The phraseology "evidence" or "information" is generally used in the Bayesian interpretation of probability. The conditioning event is interpreted as evidence for the conditioned event. That is, $\operatorname{P}(A)$ is the probability of $A$ before accounting for evidence $E$, and $\operatorname{P}(A|E)$ is the probability of $A$ after having accounted for evidence $E$ or after having updated $\operatorname{P}(A)$.

## Common fallacies

### Assuming conditional probability is of similar size to its inverse

In general, it cannot be assumed that $\operatorname{P}$($A$|$B$) ≈ $\operatorname{P}$($B$|$A$).
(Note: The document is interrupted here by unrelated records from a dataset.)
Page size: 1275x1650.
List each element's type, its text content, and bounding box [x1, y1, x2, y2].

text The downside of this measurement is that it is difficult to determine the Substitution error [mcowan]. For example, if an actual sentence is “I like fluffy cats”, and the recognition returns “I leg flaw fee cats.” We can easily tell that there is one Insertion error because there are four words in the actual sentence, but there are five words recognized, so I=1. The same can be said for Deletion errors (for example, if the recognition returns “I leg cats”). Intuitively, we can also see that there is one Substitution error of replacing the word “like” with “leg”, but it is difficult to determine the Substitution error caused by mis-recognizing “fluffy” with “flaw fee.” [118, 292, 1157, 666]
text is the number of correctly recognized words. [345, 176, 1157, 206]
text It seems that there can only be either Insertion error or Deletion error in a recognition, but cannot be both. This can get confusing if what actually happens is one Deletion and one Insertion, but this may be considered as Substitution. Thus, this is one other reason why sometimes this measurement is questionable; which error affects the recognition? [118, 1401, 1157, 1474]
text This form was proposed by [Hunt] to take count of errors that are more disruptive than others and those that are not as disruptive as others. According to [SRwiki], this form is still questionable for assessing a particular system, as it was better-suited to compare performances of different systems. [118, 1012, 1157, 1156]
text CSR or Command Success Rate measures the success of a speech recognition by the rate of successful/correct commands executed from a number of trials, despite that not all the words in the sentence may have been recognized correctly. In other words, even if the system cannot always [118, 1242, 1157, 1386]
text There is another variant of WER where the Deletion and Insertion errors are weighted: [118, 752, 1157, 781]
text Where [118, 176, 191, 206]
This can be an insidious error, even for those who are highly conversant with statistics. The relationship between $\operatorname{P}$($A$|$B$) and $\operatorname{P}$($B$|$A$) is given by Bayes' theorem:

[$] \operatorname{P}(B|A) = \frac{\operatorname{P}(A|B) \operatorname{P}(B)}{\operatorname{P}(A)} \Leftrightarrow \frac{\operatorname{P}(B|A)}{\operatorname{P}(A|B)} = \frac{\operatorname{P}(B)}{\operatorname{P}(A)}. [$]

That is, $\operatorname{P}(A|B)≈\operatorname{P}(B|A)$ only if $\operatorname{P}(B)/\operatorname{P}(A)≈1$, or equivalently, $\operatorname{P}(A)≈\operatorname{P}(B)$. Alternatively, noting that $A \cap B = B \cap A$, and applying conditional probability:

[$]\operatorname{P}(A|B)\operatorname{P}(B) = \operatorname{P}(A \cap B) = \operatorname{P}(B \cap A) = \operatorname{P}(B|A)\operatorname{P}(A)[$]

Rearranging gives the result.

### Assuming marginal and conditional probabilities are of similar size

In general, it cannot be assumed that $\operatorname{P}(A)$ ≈ $\operatorname{P}$($A$|$B$). These probabilities are linked through the law of total probability:

[$]\operatorname{P}(A) = \sum_n \operatorname{P}(A \cap B_n) = \sum_n \operatorname{P}(A|B_n)\operatorname{P}(B_n)[$]

where the events $(B_n)$ form a countable partition of $A$.

This fallacy may arise through selection bias. For example, in the context of a medical claim, let $S_C$ be the event that a sequela (chronic disease) $S$ occurs as a consequence of circumstance (acute condition) $C$. Let $H$ be the event that an individual seeks medical help. Suppose that in most cases, $C$ does not cause $S$ so $\operatorname{P}(S_{C})$ is low. Suppose also that medical attention is only sought if $S$ has occurred due to $C$. From experience of patients, a doctor may therefore erroneously conclude that $\operatorname{P}(S_C)$ is high. The actual probability observed by the doctor is $\operatorname{P}(S_C|H)$.